ShelfAware: Real-Time Visual-Inertial Semantic Localization in Quasi-Static Environments with Low-Cost Sensors
Shivendra Agrawal, Jake Brawer, Ashutosh Naik, Alessandro Roncone, Bradley Hayes
TL;DR
Quasi-static indoor spaces pose severe localization challenges due to repetitive geometry and drifting local semantics. ShelfAware couples a depth-based geometry model with a distributional semantic representation of object categories and leverages an offline/online inverse semantic model to propose high-quality pose hypotheses, enabling rapid global localization on low-cost vision hardware. The approach is implemented as a semantic particle filter that fuses depth likelihoods with a semantic similarity score and uses a precomputed semantic-view bank for fast localization, validated in a mock grocery store with wearable and cart-mounted configurations. Results show 96% global-localization success, fast convergence (mean ~1.91 s), and robust tracking across dynamic occlusions and sparse semantics, outperforming MCL and AMCL while running in real time on a laptop.
Abstract
Many indoor workspaces are quasi-static: global layout is stable but local semantics change continually, producing repetitive geometry, dynamic clutter, and perceptual noise that defeat vision-based localization. We present ShelfAware, a semantic particle filter for robust global localization that treats scene semantics as statistical evidence over object categories rather than fixed landmarks.

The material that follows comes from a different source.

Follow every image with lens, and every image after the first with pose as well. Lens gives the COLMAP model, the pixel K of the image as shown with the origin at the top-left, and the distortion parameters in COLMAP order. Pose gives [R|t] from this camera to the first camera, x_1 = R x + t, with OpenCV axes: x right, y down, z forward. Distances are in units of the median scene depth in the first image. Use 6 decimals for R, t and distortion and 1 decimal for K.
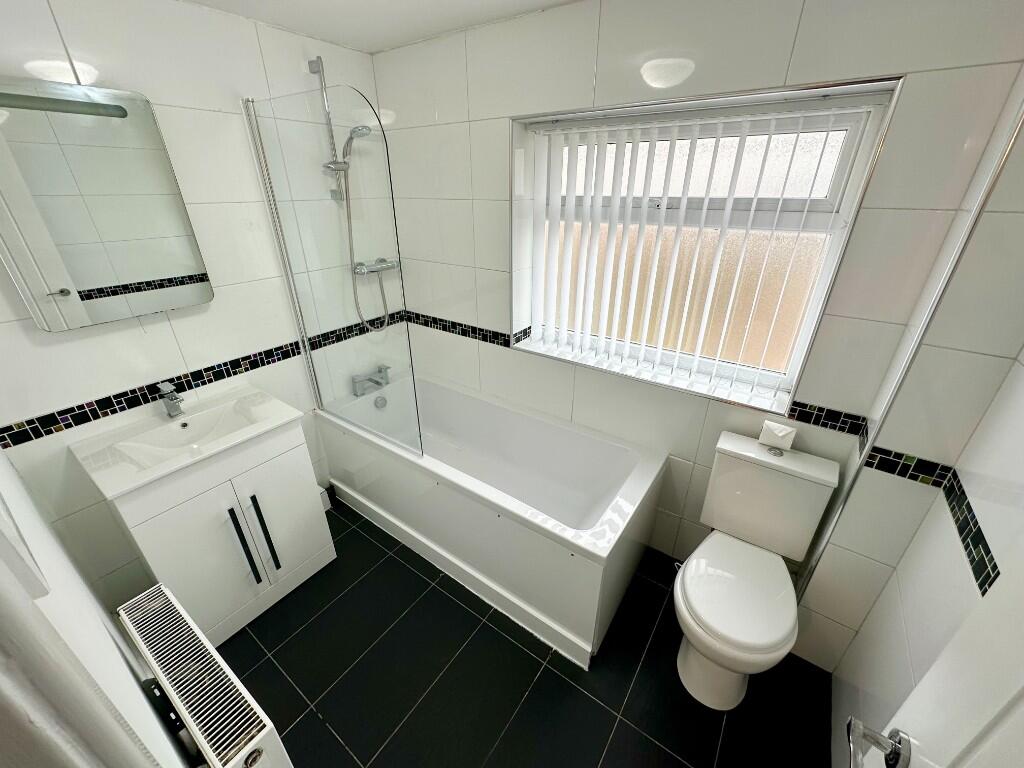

ShelfAware fuses a depth likelihood with a category-centric semantic similarity and uses a precomputed bank of semantic viewpoints to perform inverse semantic proposals inside MCL, yielding fast, targeted hypothesis generation on low-cost, vision-only hardware. Across 100 global-localization trials spanning four conditions (cart-mounted, wearable, dynamic obstacles, and sparse semantics) in a semantically dense, retail environment, ShelfAware achieves a 96% success rate (vs. 22% MCL and 10% AMCL) with a mean time-to-convergence of 1.91s, attains the lowest translational RMSE in all conditions, and maintains stable tracking in 80% of tested sequences, all while running in real time on a consumer laptop-class platform. By modeling semantics distributionally at the category level and leveraging inverse proposals, ShelfAware resolves geometric aliasing and semantic drift common to quasi-static domains. Because the method requires only vision sensors and VIO, it integrates as an infrastructure-free building block for mobile robots in warehouses, labs, and retail settings; as a representative application, it also supports the creation of assistive devices providing start-anytime, shared-control assistive navigation for people with visual impairments.